The story of the Sisters of Charity of the Blessed Virgin Mary begins in Dublin, Ireland, In 1832, when Mary Frances Clarke and her four companions, Margaret Mann, Eliza Kelly, Rose O’Toole, and Catherine Byrne, began a school for girls, “Miss Clarke’s Seminary,” on North Anne Street.
A year later, the laywomen immigrated to Philadelphia to begin teaching the children of Irish immigrants. By Nov. 1, 1833, with the help of Rev. Terence J. Donaghoe, they had made vows as a religious congregation.
Within 10 years, the new community of sisters responded to an invitation from Bishop Mathias Loras to join other pioneers in the Iowa Territory. Nineteen sisters arrived in the Mississippi river town of Dubuque on Sept. 5, 1843, and established their first motherhouse, St. Joseph on the Prairie, 10 miles west of town.
Legislature constraints prevented the sisters from teaching Native American children as they had planned. Undaunted, they began teaching the children of pioneer settlers, lead miners, and farmers. The first school they established in Iowa was St. Mary Female Academy, which grew into today’s Clarke University.

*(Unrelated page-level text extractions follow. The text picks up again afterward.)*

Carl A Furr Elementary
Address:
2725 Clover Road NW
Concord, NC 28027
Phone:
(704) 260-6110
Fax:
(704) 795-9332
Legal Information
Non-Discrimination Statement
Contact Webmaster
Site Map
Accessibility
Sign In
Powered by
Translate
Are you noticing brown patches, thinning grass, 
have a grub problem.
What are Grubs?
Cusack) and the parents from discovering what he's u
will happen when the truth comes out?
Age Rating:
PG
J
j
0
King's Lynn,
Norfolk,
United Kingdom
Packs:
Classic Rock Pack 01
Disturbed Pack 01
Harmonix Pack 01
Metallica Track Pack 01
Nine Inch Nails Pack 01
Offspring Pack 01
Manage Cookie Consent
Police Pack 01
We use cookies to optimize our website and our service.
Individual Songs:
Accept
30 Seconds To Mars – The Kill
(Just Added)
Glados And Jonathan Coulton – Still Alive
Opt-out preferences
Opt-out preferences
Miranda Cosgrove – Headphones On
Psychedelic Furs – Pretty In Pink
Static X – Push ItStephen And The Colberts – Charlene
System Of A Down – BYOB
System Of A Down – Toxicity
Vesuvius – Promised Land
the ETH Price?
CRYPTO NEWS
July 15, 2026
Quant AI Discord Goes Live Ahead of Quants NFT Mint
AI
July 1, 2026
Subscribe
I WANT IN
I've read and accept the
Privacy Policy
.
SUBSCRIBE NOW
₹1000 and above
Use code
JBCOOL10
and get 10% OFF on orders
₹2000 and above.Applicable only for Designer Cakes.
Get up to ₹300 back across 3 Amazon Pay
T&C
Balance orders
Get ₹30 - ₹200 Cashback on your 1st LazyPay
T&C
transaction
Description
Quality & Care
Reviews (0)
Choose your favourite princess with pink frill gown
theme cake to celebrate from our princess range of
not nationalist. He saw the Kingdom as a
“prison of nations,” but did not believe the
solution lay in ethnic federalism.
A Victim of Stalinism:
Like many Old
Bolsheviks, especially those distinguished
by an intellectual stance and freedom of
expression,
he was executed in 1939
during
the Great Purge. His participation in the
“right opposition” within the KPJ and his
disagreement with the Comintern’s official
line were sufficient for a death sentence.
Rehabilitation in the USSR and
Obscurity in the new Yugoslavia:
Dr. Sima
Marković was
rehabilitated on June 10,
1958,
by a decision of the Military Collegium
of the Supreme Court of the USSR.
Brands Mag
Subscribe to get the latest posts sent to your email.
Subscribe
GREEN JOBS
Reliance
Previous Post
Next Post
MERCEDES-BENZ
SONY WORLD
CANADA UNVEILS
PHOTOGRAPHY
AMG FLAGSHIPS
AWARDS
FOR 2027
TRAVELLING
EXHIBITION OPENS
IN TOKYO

The Sisters of Charity, BVM established boarding schools and taught in parish schools in the cities and towns of Iowa and Wisconsin under the jurisdiction of the Bishop of Dubuque. In 1867, at the invitation of the Reverend Arnold Damen, SJ, they expanded their apostolate to Chicago. The first California mission opened 20 years later. Over the years, nearly 5,000 women entered the congregation.
Their ministry in education continued to grow and the BVMs eventually established a cross-country network ranging from New York to Hawaii and Minnesota to Mississippi. Following the death of Mother Clarke in 1887, Mothers Mary Gertrude Regan and Mary Cecilia Dougherty guided the institutional expansion of the young community, recognizing the need to develop programs advancing the professional competency of the sisters as educators.
The BVMs responded eagerly to the Second Vatican Council’s call to renewal. Their mission and ministry expanded around the globe and beyond the traditional field of education to include health care, pastoral services, and social justice.
BVM sisters and their associates collaborate with other women religious and advocacy organizations on issues such as immigration reform, human trafficking, opposition to the death penalty, and nonviolence, especially against women and children.